Estabelecida essa premissa, entendo que o reembolso é devido, visto que o serviço não foi prestado, sob pena de enriquecimento sem causa, o que é vedado no nosso ordenamento jurídico, contudo não no valor pretendido, devendo tal restituição acontecer de forma parcial e não integral.
Restou evidenciado nos autos que a autora solicitou o cancelamento das passagens, portanto, a multa por cancelamento é devida, consoante disposição do art.740, caput e §3° do Código Civil, devendo, por sua consequência, o réu restituir a quantia paga pelos bilhetes, debitada a multa compensatória de 5% e o valor transferido por meio do PIX, devendo, por sua consequência, ser restituído R$ 3.879,16, já debitado do valor pago pela passagem, a saber, R$ 4.470,29, a multa compensatória de 5% (R$223,51), presente no parágrafo do referido artigo bem como o valor recebido por PIX (R$ 367,62).
Devo esclarecer que não ficou comprovado o estorno no cartão de crédito da autora, e, portanto, eventual crédito/débito deverá ser resolvido entre as pessoas jurídicas demandadas em ação própria.
Também assevero que, em virtude de não ter sido evidenciado nos autos a responsabilidade da instituição financeira, entendo que a restituição deverá ser realizada apenas pela ré CVC.
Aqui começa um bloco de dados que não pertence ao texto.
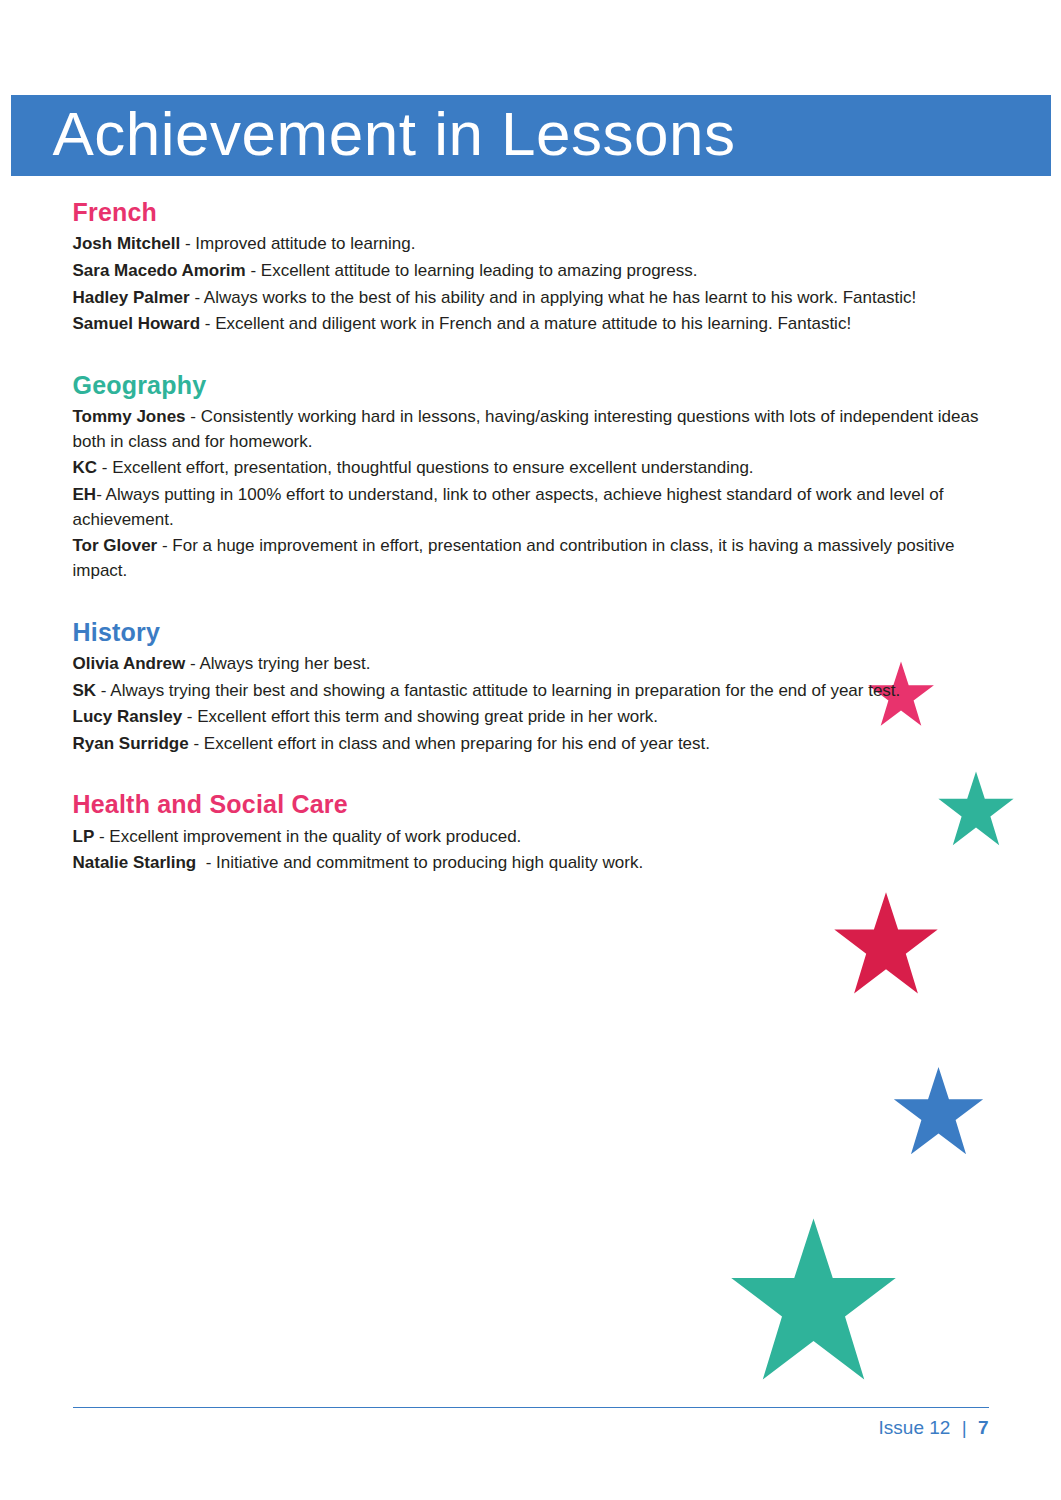Achievement in Lessons
French
Josh Mitchell - Improved attitude to learning.
Sara Macedo Amorim - Excellent attitude to learning leading to amazing progress.
Hadley Palmer - Always works to the best of his ability and in applying what he has learnt to his work. Fantastic!
Samuel Howard - Excellent and diligent work in French and a mature attitude to his learning. Fantastic!
Geography
Tommy Jones - Consistently working hard in lessons, having/asking interesting questions with lots of independent ideas both in class and for homework.
KC - Excellent effort, presentation, thoughtful questions to ensure excellent understanding.
EH- Always putting in 100% effort to understand, link to other aspects, achieve highest standard of work and level of achievement.
Tor Glover - For a huge improvement in effort, presentation and contribution in class, it is having a massively positive impact.
History
Olivia Andrew - Always trying her best.
SK - Always trying their best and showing a fantastic attitude to learning in preparation for the end of year test.
Lucy Ransley - Excellent effort this term and showing great pride in her work.
Ryan Surridge - Excellent effort in class and when preparing for his end of year test.
Health and Social Care
LP - Excellent improvement in the quality of work produced.
Natalie Starling - Initiative and commitment to producing high quality work.
Issue 12 | 7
No tocante ao pedido de indenização por danos morais, entendo não ter restado demonstrada a relação de causa e efeito dos sofrimentos que porventura tenha experimentado, não passando a situação do que a jurisprudência entende por meros aborrecimentos da vida em sociedade que não são passíveis de reparação, devendo ser aplicado o Enunciado 159 do CJF que dispõe: O dano moral, assim compreendido todo o dano extrapatrimonial, não se caracteriza quando há mero aborrecimento inerente a prejuízo material.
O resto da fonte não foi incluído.